**Task goal**. Below are entries; count each line that holds the word "knee" and report the number without any other words.

(Items from a dataset)
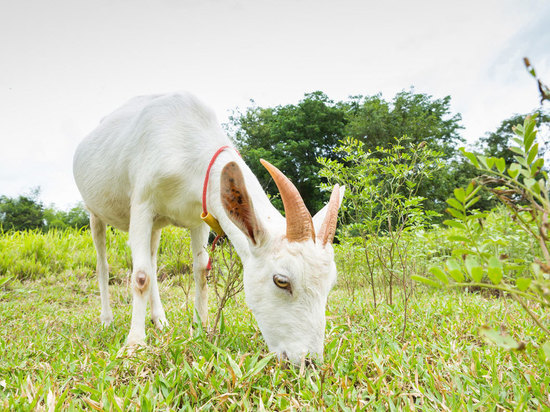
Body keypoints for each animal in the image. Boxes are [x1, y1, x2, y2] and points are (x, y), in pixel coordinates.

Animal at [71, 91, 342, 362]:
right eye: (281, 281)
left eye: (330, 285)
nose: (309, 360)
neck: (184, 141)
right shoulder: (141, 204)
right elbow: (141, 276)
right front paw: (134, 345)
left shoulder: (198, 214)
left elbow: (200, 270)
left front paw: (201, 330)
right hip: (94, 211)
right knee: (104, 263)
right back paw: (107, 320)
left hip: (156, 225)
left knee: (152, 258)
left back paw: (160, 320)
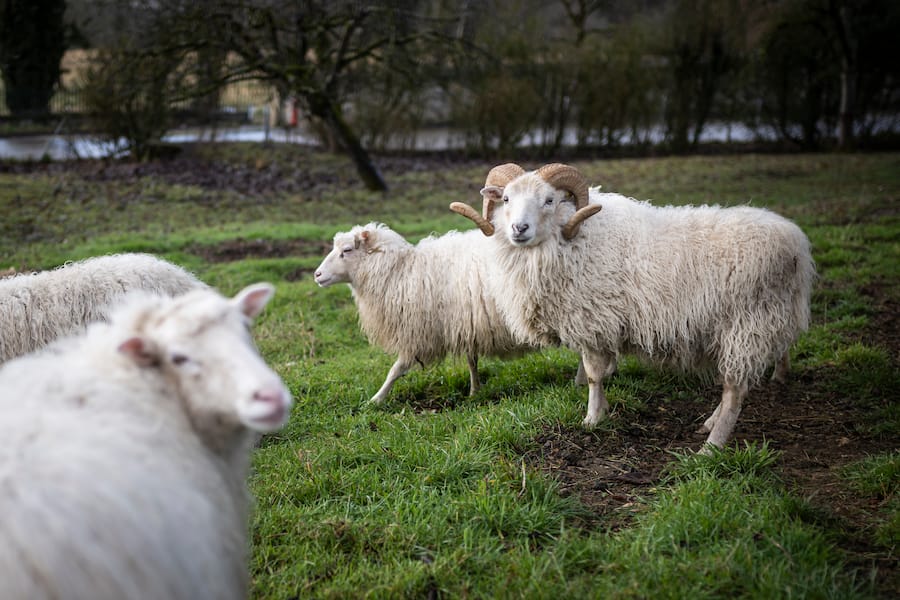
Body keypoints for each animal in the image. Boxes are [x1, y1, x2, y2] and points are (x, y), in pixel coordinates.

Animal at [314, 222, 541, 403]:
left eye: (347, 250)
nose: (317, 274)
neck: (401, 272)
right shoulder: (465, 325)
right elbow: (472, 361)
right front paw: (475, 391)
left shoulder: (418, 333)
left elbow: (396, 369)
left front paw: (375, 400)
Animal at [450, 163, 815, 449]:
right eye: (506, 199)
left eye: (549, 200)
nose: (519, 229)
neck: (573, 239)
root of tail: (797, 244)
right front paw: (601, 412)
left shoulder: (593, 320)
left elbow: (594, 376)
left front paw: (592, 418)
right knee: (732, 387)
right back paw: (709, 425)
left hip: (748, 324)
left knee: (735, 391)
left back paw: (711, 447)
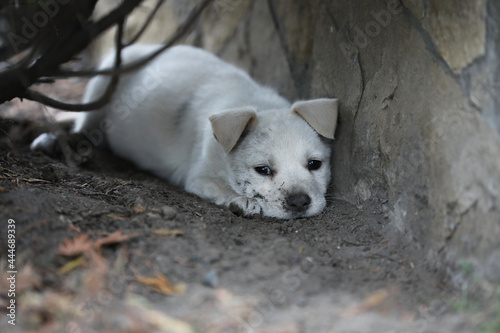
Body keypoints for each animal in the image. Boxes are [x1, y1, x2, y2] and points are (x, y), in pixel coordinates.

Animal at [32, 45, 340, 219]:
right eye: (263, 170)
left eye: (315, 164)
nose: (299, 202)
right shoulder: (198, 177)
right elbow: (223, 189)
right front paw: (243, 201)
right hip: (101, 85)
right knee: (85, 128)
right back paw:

...

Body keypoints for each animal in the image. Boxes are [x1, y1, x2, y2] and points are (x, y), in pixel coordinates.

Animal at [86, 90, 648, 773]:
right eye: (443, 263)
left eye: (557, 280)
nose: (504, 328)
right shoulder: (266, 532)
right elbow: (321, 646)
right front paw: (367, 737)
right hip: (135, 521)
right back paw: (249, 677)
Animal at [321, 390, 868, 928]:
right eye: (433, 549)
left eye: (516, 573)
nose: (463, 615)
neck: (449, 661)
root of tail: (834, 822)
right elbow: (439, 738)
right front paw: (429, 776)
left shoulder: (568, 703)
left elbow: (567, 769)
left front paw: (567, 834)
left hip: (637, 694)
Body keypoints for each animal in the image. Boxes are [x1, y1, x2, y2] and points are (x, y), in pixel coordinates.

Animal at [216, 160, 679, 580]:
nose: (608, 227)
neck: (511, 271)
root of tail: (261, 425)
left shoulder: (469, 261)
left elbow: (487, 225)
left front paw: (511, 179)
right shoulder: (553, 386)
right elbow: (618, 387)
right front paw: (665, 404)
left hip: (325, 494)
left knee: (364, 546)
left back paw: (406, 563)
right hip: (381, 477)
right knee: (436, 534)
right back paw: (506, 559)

---

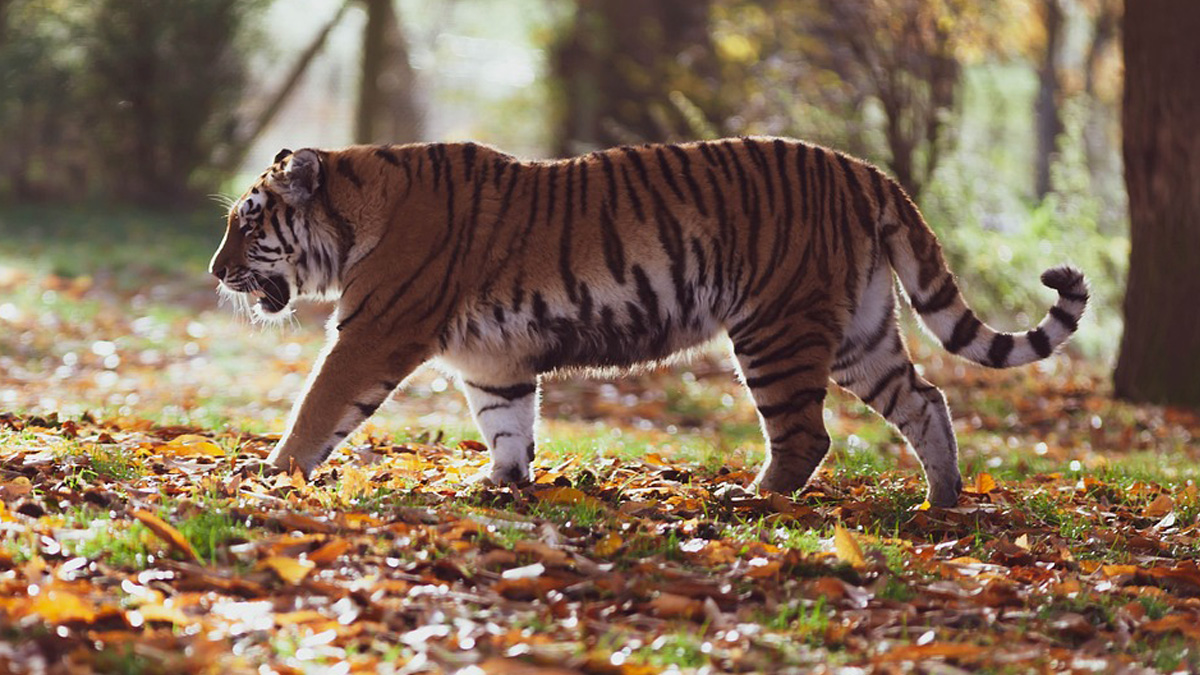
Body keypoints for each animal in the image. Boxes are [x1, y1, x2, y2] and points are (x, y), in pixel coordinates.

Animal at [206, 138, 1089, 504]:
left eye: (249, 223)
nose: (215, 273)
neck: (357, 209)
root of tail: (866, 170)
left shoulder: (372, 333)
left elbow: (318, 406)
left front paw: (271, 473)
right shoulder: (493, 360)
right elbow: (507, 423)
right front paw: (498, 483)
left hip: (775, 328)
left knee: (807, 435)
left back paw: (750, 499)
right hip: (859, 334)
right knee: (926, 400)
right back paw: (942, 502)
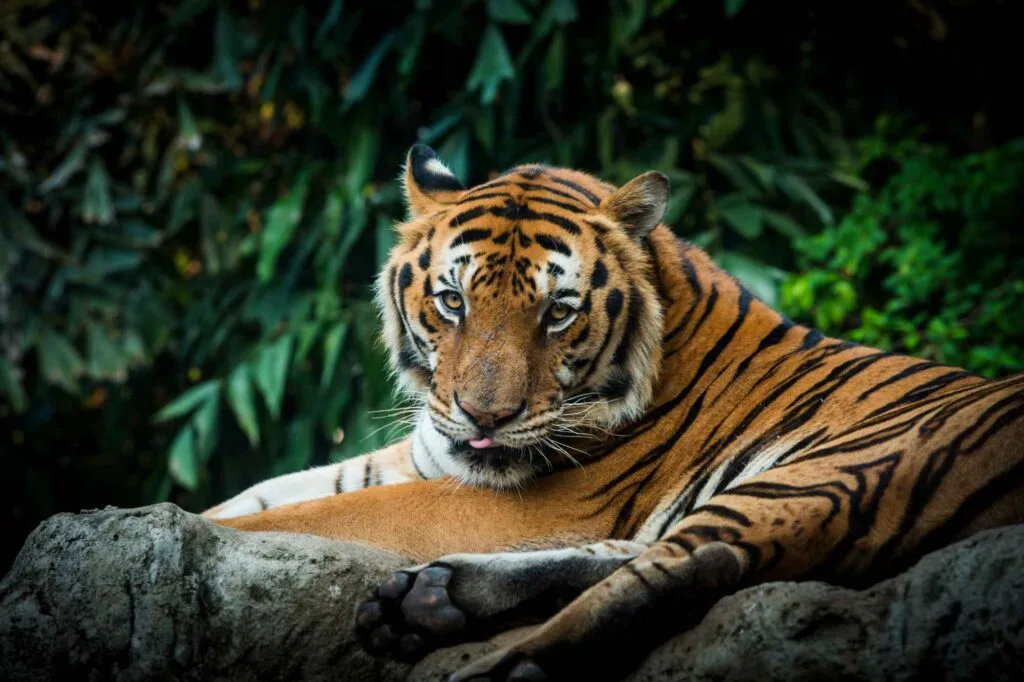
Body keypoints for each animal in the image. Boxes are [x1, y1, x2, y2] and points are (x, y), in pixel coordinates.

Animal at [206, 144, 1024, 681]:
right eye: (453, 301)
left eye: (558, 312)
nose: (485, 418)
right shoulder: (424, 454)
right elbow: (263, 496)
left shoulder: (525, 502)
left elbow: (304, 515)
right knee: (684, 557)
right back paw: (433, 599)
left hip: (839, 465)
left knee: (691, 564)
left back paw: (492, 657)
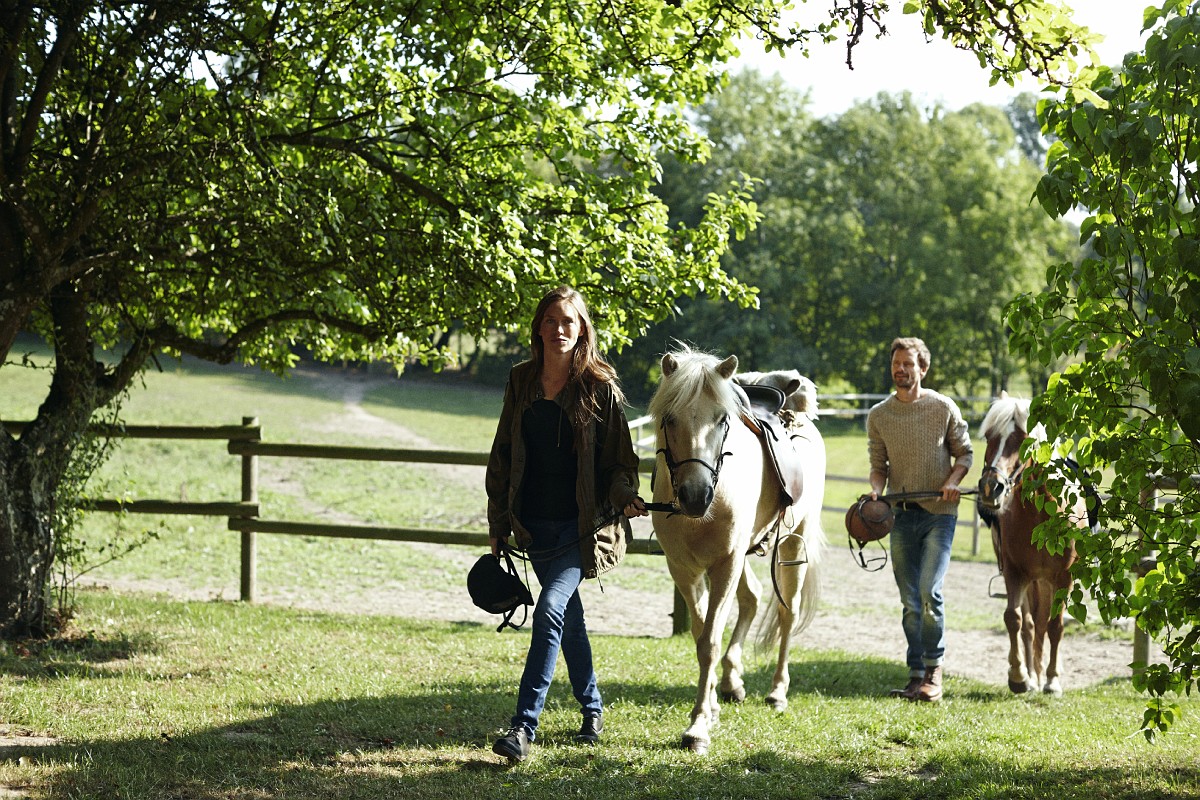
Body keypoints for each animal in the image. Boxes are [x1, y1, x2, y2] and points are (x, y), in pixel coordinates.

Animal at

**Answer box**. 11